The Image Web Scraper is a Python script that allows you to collect all the images from a website and save them in a designated folder for later use. It utilizes the requests
library for sending HTTP requests, the BeautifulSoup
library for parsing HTML content, and the os
module for file operations.
- Extracts all image URLs from a specified website
- Downloads and saves the images in a local folder
- Handles error cases, such as invalid URLs or inaccessible images
- Automatically skips downloading images if they already exist in the designated folder
- Provides a user-agent header to mimic a regular web browser and bypass certain restrictions
- python==3.9.2
- beautifulsoup4==4.12.2
- certifi==2023.5.7
- charset-normalizer==3.1.0
- idna==3.4
- requests==2.31.0
- soupsieve==2.4.1
- urllib3==2.0.3
- Install the required libraries by running the following command:
pip install requests beautifulsoup4
-
Clone the repository or download the Python script.
-
In the script, modify the
webpage_url
variable to specify the URL of the website from which you want to extract images. -
Set the
save_folder
variable to specify the folder where you want to save the downloaded images. -
Run the script using the following command:
python image_scraper.py
- The script will extract the image URLs from the specified website and save them in the designated folder. Existing images will be skipped to avoid duplicates.
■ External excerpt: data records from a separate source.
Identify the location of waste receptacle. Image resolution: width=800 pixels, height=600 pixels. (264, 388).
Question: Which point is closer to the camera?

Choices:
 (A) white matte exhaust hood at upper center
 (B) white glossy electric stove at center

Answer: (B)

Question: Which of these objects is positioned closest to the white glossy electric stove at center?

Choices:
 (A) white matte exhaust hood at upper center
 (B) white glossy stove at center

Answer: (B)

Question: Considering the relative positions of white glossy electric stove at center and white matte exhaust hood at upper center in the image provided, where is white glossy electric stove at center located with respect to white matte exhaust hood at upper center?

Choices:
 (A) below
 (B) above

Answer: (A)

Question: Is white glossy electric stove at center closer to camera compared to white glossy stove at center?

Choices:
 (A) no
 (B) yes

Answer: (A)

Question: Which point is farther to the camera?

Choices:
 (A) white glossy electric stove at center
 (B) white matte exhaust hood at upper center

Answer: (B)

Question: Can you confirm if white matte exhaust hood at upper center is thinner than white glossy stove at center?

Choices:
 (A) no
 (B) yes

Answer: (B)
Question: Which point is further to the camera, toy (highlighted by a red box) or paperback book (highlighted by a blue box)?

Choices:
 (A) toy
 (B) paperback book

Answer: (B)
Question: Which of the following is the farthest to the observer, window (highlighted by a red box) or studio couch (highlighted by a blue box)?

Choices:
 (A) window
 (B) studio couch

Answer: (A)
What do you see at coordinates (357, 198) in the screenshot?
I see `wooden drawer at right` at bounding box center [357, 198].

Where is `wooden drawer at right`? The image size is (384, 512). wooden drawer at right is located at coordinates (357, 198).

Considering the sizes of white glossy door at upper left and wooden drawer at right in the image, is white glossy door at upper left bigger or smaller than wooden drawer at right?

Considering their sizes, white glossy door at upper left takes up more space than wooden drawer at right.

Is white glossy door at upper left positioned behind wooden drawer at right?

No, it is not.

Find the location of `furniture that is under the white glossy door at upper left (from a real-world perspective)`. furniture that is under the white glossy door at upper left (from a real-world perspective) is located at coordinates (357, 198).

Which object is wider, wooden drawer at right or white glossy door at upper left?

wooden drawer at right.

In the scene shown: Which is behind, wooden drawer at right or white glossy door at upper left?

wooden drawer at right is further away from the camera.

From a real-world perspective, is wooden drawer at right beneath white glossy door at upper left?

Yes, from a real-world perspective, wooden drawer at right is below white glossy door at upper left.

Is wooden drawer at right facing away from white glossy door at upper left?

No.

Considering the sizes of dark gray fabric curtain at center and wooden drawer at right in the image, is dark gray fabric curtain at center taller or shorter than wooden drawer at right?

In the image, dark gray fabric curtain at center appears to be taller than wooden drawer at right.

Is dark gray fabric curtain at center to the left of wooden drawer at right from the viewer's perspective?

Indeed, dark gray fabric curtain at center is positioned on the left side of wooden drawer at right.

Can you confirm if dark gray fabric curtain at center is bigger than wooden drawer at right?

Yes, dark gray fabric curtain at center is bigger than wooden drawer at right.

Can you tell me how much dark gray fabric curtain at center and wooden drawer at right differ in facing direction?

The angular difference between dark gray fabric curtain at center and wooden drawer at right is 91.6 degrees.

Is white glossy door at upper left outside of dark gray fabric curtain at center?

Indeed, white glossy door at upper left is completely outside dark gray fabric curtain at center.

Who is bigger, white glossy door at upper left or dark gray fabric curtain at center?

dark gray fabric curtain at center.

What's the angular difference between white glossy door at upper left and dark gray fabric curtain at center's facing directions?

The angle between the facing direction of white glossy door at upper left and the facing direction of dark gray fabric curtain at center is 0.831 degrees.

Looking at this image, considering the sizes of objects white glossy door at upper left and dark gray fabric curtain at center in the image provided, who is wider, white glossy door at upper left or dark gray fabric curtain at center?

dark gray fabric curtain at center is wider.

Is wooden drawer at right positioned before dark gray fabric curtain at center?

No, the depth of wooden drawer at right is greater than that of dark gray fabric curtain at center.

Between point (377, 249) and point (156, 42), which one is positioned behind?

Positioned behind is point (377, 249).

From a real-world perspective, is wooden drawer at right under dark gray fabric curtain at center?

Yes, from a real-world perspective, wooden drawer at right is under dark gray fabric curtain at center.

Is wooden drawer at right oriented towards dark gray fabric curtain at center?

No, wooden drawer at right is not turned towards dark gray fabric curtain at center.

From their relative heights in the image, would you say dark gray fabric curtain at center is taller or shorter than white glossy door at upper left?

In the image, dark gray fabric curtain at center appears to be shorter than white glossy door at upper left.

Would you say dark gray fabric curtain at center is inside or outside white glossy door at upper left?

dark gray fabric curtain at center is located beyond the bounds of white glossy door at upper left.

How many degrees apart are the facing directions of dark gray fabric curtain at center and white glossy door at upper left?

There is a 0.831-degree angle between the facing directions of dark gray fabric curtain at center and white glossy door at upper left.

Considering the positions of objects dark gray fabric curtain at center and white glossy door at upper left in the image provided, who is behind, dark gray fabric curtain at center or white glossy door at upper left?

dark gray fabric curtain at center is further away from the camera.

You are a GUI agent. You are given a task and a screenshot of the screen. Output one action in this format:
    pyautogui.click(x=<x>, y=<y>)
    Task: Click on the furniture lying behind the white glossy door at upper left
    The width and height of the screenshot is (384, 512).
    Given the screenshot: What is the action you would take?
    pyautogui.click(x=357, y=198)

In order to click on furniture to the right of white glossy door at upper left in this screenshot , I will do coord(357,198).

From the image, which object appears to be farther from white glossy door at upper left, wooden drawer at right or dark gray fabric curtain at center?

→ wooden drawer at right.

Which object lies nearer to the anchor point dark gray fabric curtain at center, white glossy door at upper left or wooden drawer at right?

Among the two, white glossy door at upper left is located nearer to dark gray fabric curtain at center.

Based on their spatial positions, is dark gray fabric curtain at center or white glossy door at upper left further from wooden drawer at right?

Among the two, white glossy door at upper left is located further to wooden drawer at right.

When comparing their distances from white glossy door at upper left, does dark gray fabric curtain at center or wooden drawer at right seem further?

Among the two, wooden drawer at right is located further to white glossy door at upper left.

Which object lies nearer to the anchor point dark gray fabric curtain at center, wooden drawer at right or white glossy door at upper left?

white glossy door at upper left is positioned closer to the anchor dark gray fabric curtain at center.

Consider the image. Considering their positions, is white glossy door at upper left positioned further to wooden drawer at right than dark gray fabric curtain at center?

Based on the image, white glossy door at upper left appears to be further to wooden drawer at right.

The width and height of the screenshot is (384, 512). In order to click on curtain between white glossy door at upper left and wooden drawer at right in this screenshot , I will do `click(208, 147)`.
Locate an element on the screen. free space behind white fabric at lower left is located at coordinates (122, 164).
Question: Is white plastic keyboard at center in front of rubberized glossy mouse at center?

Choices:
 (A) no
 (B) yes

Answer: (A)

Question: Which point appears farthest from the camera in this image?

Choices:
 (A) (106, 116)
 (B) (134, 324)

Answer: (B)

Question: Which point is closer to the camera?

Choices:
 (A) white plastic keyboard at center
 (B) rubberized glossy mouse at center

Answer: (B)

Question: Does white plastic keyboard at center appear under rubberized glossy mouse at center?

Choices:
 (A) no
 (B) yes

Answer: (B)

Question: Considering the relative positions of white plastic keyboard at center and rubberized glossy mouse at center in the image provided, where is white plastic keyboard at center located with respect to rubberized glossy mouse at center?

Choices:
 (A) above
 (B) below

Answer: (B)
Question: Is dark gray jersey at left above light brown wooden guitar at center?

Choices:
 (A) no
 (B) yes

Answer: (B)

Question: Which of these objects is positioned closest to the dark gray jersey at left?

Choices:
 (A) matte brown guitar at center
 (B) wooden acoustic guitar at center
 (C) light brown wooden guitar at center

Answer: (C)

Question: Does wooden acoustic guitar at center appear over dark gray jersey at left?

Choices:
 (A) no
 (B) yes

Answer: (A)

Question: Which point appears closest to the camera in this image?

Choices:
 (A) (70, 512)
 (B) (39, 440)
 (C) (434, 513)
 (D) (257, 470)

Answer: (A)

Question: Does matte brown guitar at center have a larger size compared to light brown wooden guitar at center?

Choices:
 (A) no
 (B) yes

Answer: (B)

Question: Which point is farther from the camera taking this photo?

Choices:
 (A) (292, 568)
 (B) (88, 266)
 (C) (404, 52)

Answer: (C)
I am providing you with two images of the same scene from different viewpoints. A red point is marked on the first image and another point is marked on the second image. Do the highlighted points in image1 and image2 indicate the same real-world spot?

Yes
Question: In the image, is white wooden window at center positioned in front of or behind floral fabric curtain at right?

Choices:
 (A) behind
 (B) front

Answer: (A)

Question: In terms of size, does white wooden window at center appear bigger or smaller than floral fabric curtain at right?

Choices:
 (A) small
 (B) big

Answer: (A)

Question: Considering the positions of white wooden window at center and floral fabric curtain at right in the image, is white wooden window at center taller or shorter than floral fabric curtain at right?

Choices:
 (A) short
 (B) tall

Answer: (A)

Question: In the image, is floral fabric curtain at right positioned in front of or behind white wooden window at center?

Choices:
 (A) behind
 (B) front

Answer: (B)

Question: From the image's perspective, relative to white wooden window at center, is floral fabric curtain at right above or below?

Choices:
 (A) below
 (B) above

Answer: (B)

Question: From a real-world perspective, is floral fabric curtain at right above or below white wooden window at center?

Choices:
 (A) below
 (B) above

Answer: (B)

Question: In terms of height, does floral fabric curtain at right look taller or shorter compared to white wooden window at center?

Contributions are welcome! If you encounter any issues or have suggestions for improvements, please open an issue or submit a pull request.
This project is licensed under the MIT License. See the LICENSE file for details.
Please use this tool responsibly and respect the terms of service of the websites you scrape. Be aware of any legal restrictions or permissions required before scraping images from a website.
The Image Web Scraper script is built upon the foundation of the requests
and BeautifulSoup
libraries, which are essential tools for web scraping and HTML parsing in Python.